The dhyana master Buddhabhadra (Chinese: 跋陀; pinyin: Bátuó) was an Indian monk and the first abbot of the Shaolin Monastery. Hailing from India, he traveled to China during the 5th century to propagate Buddhism and became a highly respected spiritual figure in the Northern Wei court.

== Biography ==
According to the Deng Feng County Recording, Bátuó arrived in China around 464 CE and preached for thirty years. He taught a form of Nikaya Buddhism that placed a heavy emphasis on strict monastic discipline (Vinaya) and deep meditation (dhyana). Bátuó was known for his mastery of meditation; the historical text Former Worthies Gather at the Mount Shuang-feng Stūpa and Each Talks of the Dark Principle contains the following reference to his philosophy: "Dhyana Master Buddha says: 'The extreme principle is wordless. The sagely mind is unimpeded.'"

Because of Bátuó's profound spiritual insight, he gained the deep respect and patronage of Emperor Xiaowen of Northern Wei. In 495 CE, thirty-one years after Bátuó's arrival in China, Emperor Xiaowen ordered the construction of the Shaolin Monastery specifically to house the master and provide a center for his teachings. The temple was built at the western foot of Mount Song in Henan Province. Bátuó served as the monastery's inaugural abbot, dedicating himself to translating scriptures and teaching the dharma to hundreds of followers.

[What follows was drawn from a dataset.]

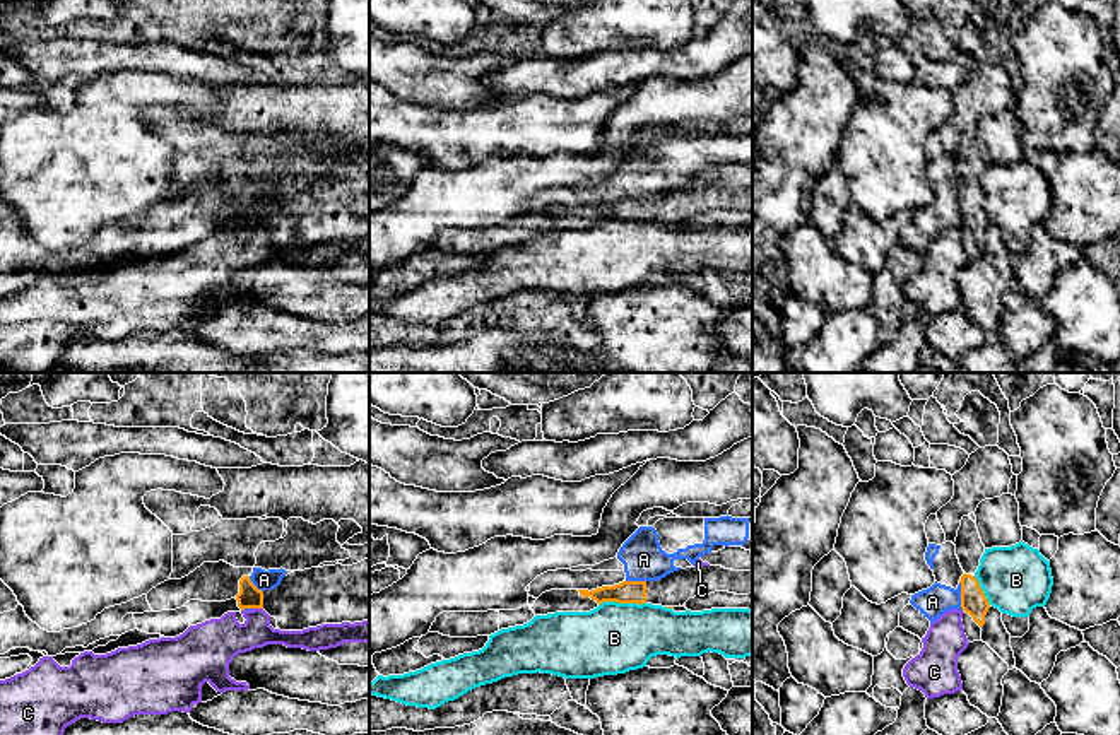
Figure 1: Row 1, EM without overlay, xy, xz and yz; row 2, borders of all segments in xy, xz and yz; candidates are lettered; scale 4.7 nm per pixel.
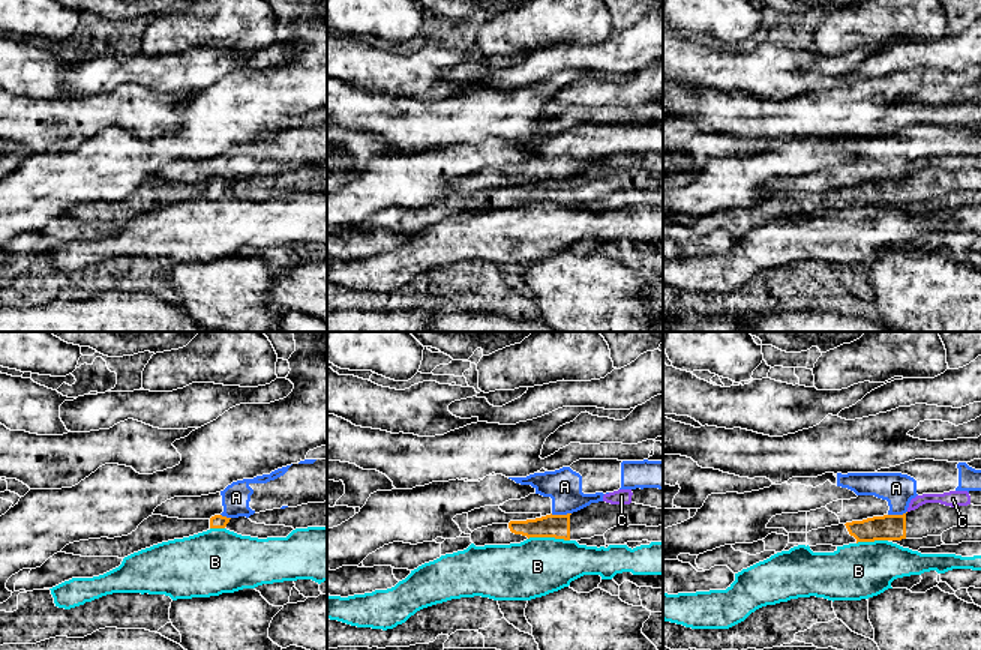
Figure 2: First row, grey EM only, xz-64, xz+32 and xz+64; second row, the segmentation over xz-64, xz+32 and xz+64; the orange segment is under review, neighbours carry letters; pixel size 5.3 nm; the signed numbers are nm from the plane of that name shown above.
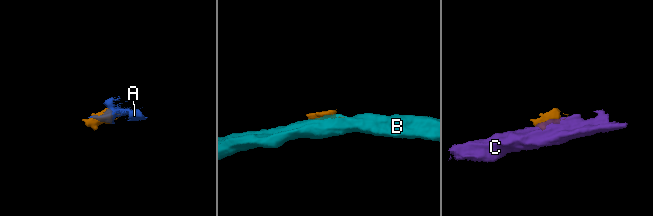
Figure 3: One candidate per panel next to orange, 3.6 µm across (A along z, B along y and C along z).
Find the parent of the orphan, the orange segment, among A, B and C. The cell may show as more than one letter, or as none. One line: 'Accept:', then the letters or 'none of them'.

== Disciples and Martial Arts Connection ==
Bátuó's teachings attracted numerous followers, but the most prominent among them were his disciples Sengchou (480–560) and Huiguang (487–536).

Historically, Bátuó and his disciples represent the earliest known connection between the Shaolin Monastery and Chinese martial arts predating the legendary arrival of Bodhidharma. Both Sengchou and Huiguang were renowned for their exceptional martial staff skills and combat prowess long before they fully dedicated their lives to monastic study under Bátuó. The physical conditioning and martial abilities of his disciples were integrated into their daily monastic lives, earning them mentions in the Chinese Buddhist canon.